In the first instance, Miller & James identify suitable farms, which meet certain investment criteria and risk parameters. After a ‘ground truthing’ due diligence process, the findings are reported back to the investor. The next step is to set up an entity to hold the asset. Miller & James have close relationships with several law firms, all of whom specialize in rural transactions and foreign investment. Also, at this stage, an accountant needs to be appointed. The solicitor and the accountant work closely together to ensure the optimum investment vehicle is created for the farm investment.
On most occasions, prior to the purchase of the property, Miller & James have already identified a tenant who is interested in a long-term lease of the farm. Miller & James have access to a large pool of quality farmers who are interested in increasing their operations through leasing additional farmland. It is important to take special care in selecting the right tenants. A good tenant is important to ensure your farm will improve in quality, fertility and appearance and ultimately, also in value.
Once the property is purchased, the next stage is the management of the lease for the investor. Miller & James ensures the lease payments are made on time and takes care of the invoicing, collection of GST, and CAPEX issues. If a tenant believes funds need to be spent on improving infrastructure, Miller & James will conduct an on site visit, collect quotes, and then advise the investor on the best way to proceed.

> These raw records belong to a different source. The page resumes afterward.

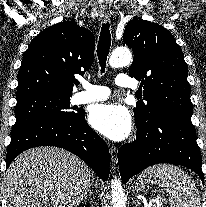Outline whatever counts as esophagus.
I'll list each match as a JSON object with an SVG mask.
<instances>
[{
    "mask_svg": "<svg viewBox=\"0 0 206 207\" xmlns=\"http://www.w3.org/2000/svg\"><path fill=\"white\" fill-rule=\"evenodd\" d=\"M99 17L103 22H106L109 19L110 14L107 10H100ZM110 155H111V160H112L113 165H116L117 164V155H118V150H117L116 146L111 145Z\"/></svg>",
    "mask_w": 206,
    "mask_h": 207,
    "instance_id": "esophagus-1",
    "label": "esophagus"
}]
</instances>
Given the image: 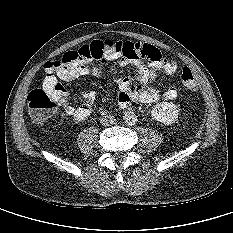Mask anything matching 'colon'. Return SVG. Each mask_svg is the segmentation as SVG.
Listing matches in <instances>:
<instances>
[{"mask_svg": "<svg viewBox=\"0 0 233 233\" xmlns=\"http://www.w3.org/2000/svg\"><path fill=\"white\" fill-rule=\"evenodd\" d=\"M106 45L100 41L90 45H84L78 50L66 52L61 59L47 62L53 69L67 68L82 60L100 59L103 56ZM182 85L195 90L197 87L192 71L185 67L180 74ZM29 114L34 121L41 122L49 118L56 110L58 100L53 92L44 88L32 90L27 97Z\"/></svg>", "mask_w": 233, "mask_h": 233, "instance_id": "colon-1", "label": "colon"}]
</instances>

Miller & James also provide annual reports on the cropping program and other relevant facts to the investor. This might include a summary of commodity price trends or a detailed analysis of the weather.
At the end of the lease term, Miller & James will either renegotiate an appropriate new lease price with the existing tenant or find a new tenant.
Leases can be structured in many ways. Miller & James usually recommend five year leases, but they can be for shorter or longer periods. The lease price is often linked to CPI (consumer price index) and will increase on a yearly basis. The lease yield depends on many factors such as, the region where the farm is situated, whether it is a cropping farm or a mixed farm, whether there is expensive infrastructure on the property etc. Lease yields currently range from 4% to 5.3% based on the purchase price. Lease yields have reduced slightly over the last few years, mirroring falling interest rates across the globe.
Miller & James currently manage over $175 million worth of farming assets across Australia on behalf of local and overseas based investors. The farms are in NSW, QLD and Western Australia. The purchased farms include cropping, sheep farms and cattle stations.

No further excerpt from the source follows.